*What is required:* Locate, in the data below, the line that contains "外语, 9: 55 -> 40" and the line that contains "nachisleno, 7: 2900 -> 3372.9"; reproduce exactly those two lines and every line between them, nothing more.

Version difference data:
--------------------------------
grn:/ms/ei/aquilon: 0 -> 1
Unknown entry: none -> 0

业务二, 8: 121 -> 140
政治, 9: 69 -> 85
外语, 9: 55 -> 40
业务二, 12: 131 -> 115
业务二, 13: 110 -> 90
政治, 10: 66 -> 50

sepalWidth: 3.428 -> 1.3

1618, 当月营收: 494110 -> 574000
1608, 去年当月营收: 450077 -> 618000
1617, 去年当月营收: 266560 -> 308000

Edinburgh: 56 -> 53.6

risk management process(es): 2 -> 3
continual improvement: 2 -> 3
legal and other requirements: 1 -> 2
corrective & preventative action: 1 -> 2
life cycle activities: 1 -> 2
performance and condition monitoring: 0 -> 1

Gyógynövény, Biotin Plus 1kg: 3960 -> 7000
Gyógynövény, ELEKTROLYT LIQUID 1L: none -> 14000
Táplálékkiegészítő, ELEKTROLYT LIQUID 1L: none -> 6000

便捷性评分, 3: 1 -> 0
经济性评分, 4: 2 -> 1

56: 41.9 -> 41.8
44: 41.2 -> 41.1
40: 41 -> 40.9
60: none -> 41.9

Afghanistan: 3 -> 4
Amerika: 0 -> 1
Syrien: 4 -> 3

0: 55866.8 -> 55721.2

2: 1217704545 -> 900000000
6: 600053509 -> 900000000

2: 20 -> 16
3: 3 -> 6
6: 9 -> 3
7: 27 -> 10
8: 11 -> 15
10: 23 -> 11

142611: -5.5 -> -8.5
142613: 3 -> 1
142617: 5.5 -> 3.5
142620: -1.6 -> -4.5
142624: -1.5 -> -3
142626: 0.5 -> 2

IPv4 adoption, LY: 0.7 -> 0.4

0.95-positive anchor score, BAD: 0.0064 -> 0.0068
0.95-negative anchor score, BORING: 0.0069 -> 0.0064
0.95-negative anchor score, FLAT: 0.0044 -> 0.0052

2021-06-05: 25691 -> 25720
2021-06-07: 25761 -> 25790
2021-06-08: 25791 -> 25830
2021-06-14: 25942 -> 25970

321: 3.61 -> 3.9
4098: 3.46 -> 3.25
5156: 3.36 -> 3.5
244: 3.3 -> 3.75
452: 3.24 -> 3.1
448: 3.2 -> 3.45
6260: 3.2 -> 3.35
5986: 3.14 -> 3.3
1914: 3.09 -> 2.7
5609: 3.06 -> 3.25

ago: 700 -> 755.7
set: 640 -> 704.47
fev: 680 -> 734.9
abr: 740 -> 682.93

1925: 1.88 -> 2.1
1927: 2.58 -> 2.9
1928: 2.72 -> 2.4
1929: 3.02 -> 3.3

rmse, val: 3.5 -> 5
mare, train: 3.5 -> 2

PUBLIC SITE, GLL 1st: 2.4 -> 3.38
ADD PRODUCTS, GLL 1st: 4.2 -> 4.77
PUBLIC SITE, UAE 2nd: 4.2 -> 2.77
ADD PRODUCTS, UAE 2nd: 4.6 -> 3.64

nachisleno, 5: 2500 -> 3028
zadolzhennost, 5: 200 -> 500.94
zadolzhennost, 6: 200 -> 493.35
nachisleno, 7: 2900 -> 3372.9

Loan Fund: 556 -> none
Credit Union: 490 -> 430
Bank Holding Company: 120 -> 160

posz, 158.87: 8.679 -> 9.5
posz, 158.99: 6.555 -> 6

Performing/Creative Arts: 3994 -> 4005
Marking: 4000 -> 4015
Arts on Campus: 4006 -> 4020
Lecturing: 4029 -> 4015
--------------------------------
*Solved exercise:*
外语, 9: 55 -> 40
业务二, 12: 131 -> 115
业务二, 13: 110 -> 90
政治, 10: 66 -> 50

sepalWidth: 3.428 -> 1.3

1618, 当月营收: 494110 -> 574000
1608, 去年当月营收: 450077 -> 618000
1617, 去年当月营收: 266560 -> 308000

Edinburgh: 56 -> 53.6

risk management process(es): 2 -> 3
continual improvement: 2 -> 3
legal and other requirements: 1 -> 2
corrective & preventative action: 1 -> 2
life cycle activities: 1 -> 2
performance and condition monitoring: 0 -> 1

Gyógynövény, Biotin Plus 1kg: 3960 -> 7000
Gyógynövény, ELEKTROLYT LIQUID 1L: none -> 14000
Táplálékkiegészítő, ELEKTROLYT LIQUID 1L: none -> 6000

便捷性评分, 3: 1 -> 0
经济性评分, 4: 2 -> 1

56: 41.9 -> 41.8
44: 41.2 -> 41.1
40: 41 -> 40.9
60: none -> 41.9

Afghanistan: 3 -> 4
Amerika: 0 -> 1
Syrien: 4 -> 3

0: 55866.8 -> 55721.2

2: 1217704545 -> 900000000
6: 600053509 -> 900000000

2: 20 -> 16
3: 3 -> 6
6: 9 -> 3
7: 27 -> 10
8: 11 -> 15
10: 23 -> 11

142611: -5.5 -> -8.5
142613: 3 -> 1
142617: 5.5 -> 3.5
142620: -1.6 -> -4.5
142624: -1.5 -> -3
142626: 0.5 -> 2

IPv4 adoption, LY: 0.7 -> 0.4

0.95-positive anchor score, BAD: 0.0064 -> 0.0068
0.95-negative anchor score, BORING: 0.0069 -> 0.0064
0.95-negative anchor score, FLAT: 0.0044 -> 0.0052

2021-06-05: 25691 -> 25720
2021-06-07: 25761 -> 25790
2021-06-08: 25791 -> 25830
2021-06-14: 25942 -> 25970

321: 3.61 -> 3.9
4098: 3.46 -> 3.25
5156: 3.36 -> 3.5
244: 3.3 -> 3.75
452: 3.24 -> 3.1
448: 3.2 -> 3.45
6260: 3.2 -> 3.35
5986: 3.14 -> 3.3
1914: 3.09 -> 2.7
5609: 3.06 -> 3.25

ago: 700 -> 755.7
set: 640 -> 704.47
fev: 680 -> 734.9
abr: 740 -> 682.93

1925: 1.88 -> 2.1
1927: 2.58 -> 2.9
1928: 2.72 -> 2.4
1929: 3.02 -> 3.3

rmse, val: 3.5 -> 5
mare, train: 3.5 -> 2

PUBLIC SITE, GLL 1st: 2.4 -> 3.38
ADD PRODUCTS, GLL 1st: 4.2 -> 4.77
PUBLIC SITE, UAE 2nd: 4.2 -> 2.77
ADD PRODUCTS, UAE 2nd: 4.6 -> 3.64

nachisleno, 5: 2500 -> 3028
zadolzhennost, 5: 200 -> 500.94
zadolzhennost, 6: 200 -> 493.35
nachisleno, 7: 2900 -> 3372.9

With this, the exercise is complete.